**WRITTEN TASK:**
Please reproduce each line of the data below word for word, leaving the pictures out of your answer.

═══ INPUT RECORDS

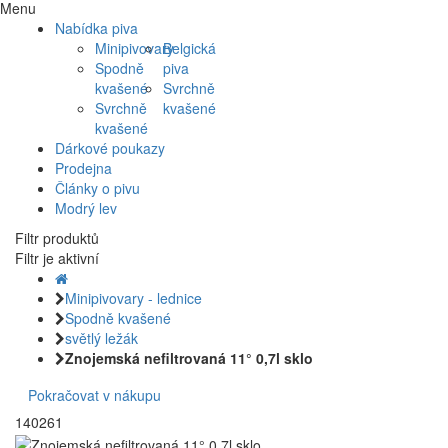
Menu
Nabídka piva
Minipivovary
Belgická
Spodně
piva
kvašené
Svrchně
Svrchně
kvašené
kvašené
Dárkové poukazy
Prodejna
Články o pivu
Modrý lev
Filtr produktů
Filtr je aktivní
Minipivovary - lednice
Spodně kvašené
světlý ležák
Znojemská nefiltrovaná 11° 0,7l sklo
Pokračovat v nákupu
140261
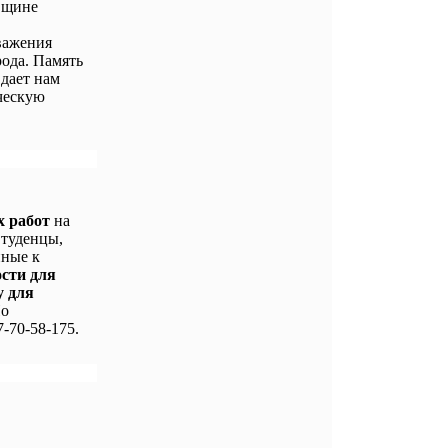
вщине
важения
ода. Память
 дает нам
ческую
х работ
на
Студенцы,
нные к
ости для
у для
По
-70-58-175.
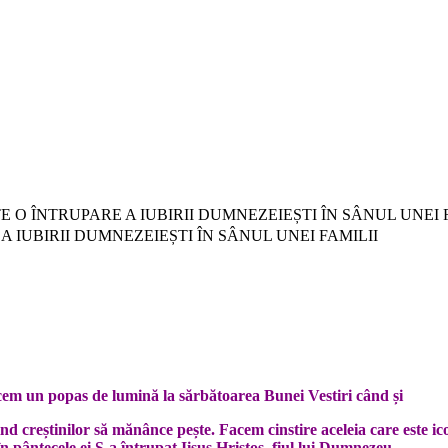
ESTE O ÎNTRUPARE A IUBIRII DUMNEZEIEȘTI ÎN SÂNUL UNEI 
E A IUBIRII DUMNEZEIEȘTI ÎN SÂNUL UNEI FAMILII
acem un popas de lumină la sărbătoarea Bunei Vestiri când și
nd creștinilor să mănânce pește. Facem cinstire aceleia care este ico
în pântecele ei S-a întrupat Iisus Hristos, fiul lui Dumnezeu.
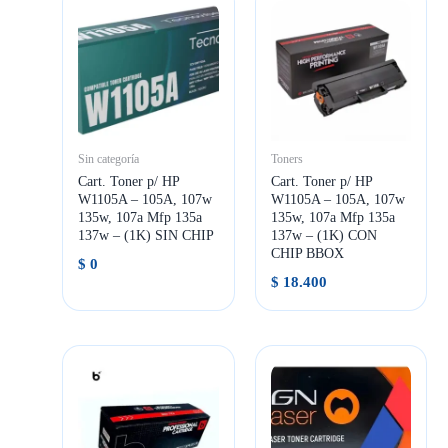
Sin categoría
Toners
Cart. Toner p/ HP
Cart. Toner p/ HP
W1105A – 105A, 107w
W1105A – 105A, 107w
135w, 107a Mfp 135a
135w, 107a Mfp 135a
137w – (1K) SIN CHIP
137w – (1K) CON
CHIP BBOX
$
0
$
18.400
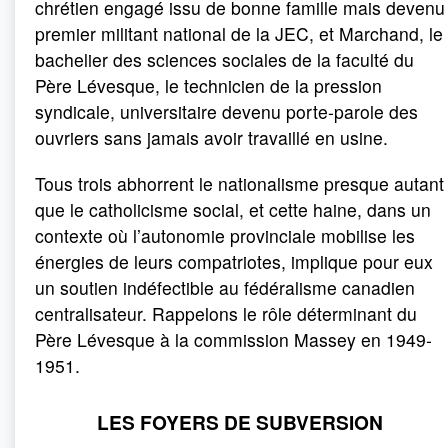
chrétien engagé issu de bonne famille mais devenu
premier militant national de la JEC, et Marchand, le
bachelier des sciences sociales de la faculté du
Père Lévesque, le technicien de la pression
syndicale, universitaire devenu porte-parole des
ouvriers sans jamais avoir travaillé en usine.
Tous trois abhorrent le nationalisme presque autant
que le catholicisme social, et cette haine, dans un
contexte où l’autonomie provinciale mobilise les
énergies de leurs compatriotes, implique pour eux
un soutien indéfectible au fédéralisme canadien
centralisateur. Rappelons le rôle déterminant du
Père Lévesque à la commission Massey en 1949-
1951.
LES FOYERS DE SUBVERSION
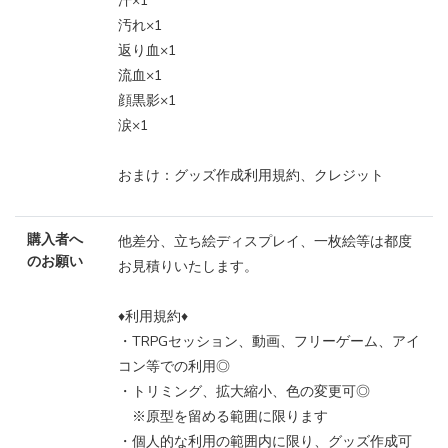
汗×1
汚れ×1
返り血×1
流血×1
顔黒影×1
涙×1
おまけ：グッズ作成利用規約、クレジット
購入者へ
他差分、立ち絵ディスプレイ、一枚絵等は都度
のお願い
お見積りいたします。
♦︎利用規約♦︎
・TRPGセッション、動画、フリーゲーム、アイ
コン等での利用◎
・トリミング、拡大縮小、色の変更可◎
※原型を留める範囲に限ります
・個人的な利用の範囲内に限り、グッズ作成可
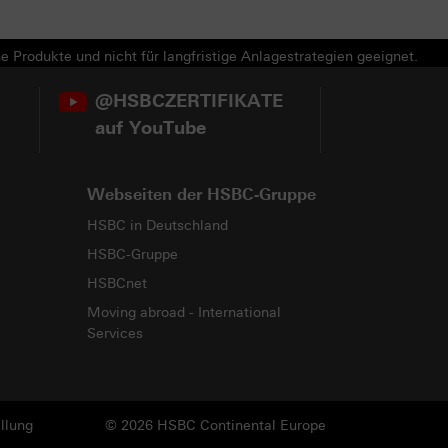
e Produkte und nicht für langfristige Anlagestrategien geeignet.
@HSBCZERTIFIKATE
auf YouTube
Webseiten der HSBC-Gruppe
HSBC in Deutschland
HSBC-Gruppe
HSBCnet
Moving abroad - International
Services
llung
© 2026 HSBC Continental Europe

══════

**SOLUTION TO THIS PROBLEM:**
Menu
Nabídka piva
Minipivovary
Belgická
Spodně
piva
kvašené
Svrchně
Svrchně
kvašené
kvašené
Dárkové poukazy
Prodejna
Články o pivu
Modrý lev
Filtr produktů
Filtr je aktivní
Minipivovary - lednice
Spodně kvašené
světlý ležák
Znojemská nefiltrovaná 11° 0,7l sklo
Pokračovat v nákupu
140261
вщине
важения
ода. Память
 дает нам
ческую
х работ
на
Студенцы,
нные к
ости для
у для
По
-70-58-175.
ESTE O ÎNTRUPARE A IUBIRII DUMNEZEIEȘTI ÎN SÂNUL UNEI 
E A IUBIRII DUMNEZEIEȘTI ÎN SÂNUL UNEI FAMILII
acem un popas de lumină la sărbătoarea Bunei Vestiri când și
nd creștinilor să mănânce pește. Facem cinstire aceleia care este ico
în pântecele ei S-a întrupat Iisus Hristos, fiul lui Dumnezeu.
Sin categoría
Toners
Cart. Toner p/ HP
Cart. Toner p/ HP
W1105A – 105A, 107w
W1105A – 105A, 107w
135w, 107a Mfp 135a
135w, 107a Mfp 135a
137w – (1K) SIN CHIP
137w – (1K) CON
CHIP BBOX
$
0
$
18.400
chrétien engagé issu de bonne famille mais devenu
premier militant national de la JEC, et Marchand, le
bachelier des sciences sociales de la faculté du
Père Lévesque, le technicien de la pression
syndicale, universitaire devenu porte-parole des
ouvriers sans jamais avoir travaillé en usine.
Tous trois abhorrent le nationalisme presque autant
que le catholicisme social, et cette haine, dans un
contexte où l’autonomie provinciale mobilise les
énergies de leurs compatriotes, implique pour eux
un soutien indéfectible au fédéralisme canadien
centralisateur. Rappelons le rôle déterminant du
Père Lévesque à la commission Massey en 1949-
1951.
LES FOYERS DE SUBVERSION
汗×1
汚れ×1
返り血×1
流血×1
顔黒影×1
涙×1
おまけ：グッズ作成利用規約、クレジット
購入者へ
他差分、立ち絵ディスプレイ、一枚絵等は都度
のお願い
お見積りいたします。
♦︎利用規約♦︎
・TRPGセッション、動画、フリーゲーム、アイ
コン等での利用◎
・トリミング、拡大縮小、色の変更可◎
※原型を留める範囲に限ります
・個人的な利用の範囲内に限り、グッズ作成可
e Produkte und nicht für langfristige Anlagestrategien geeignet.
@HSBCZERTIFIKATE
auf YouTube
Webseiten der HSBC-Gruppe
HSBC in Deutschland
HSBC-Gruppe
HSBCnet
Moving abroad - International
Services
llung
© 2026 HSBC Continental Europe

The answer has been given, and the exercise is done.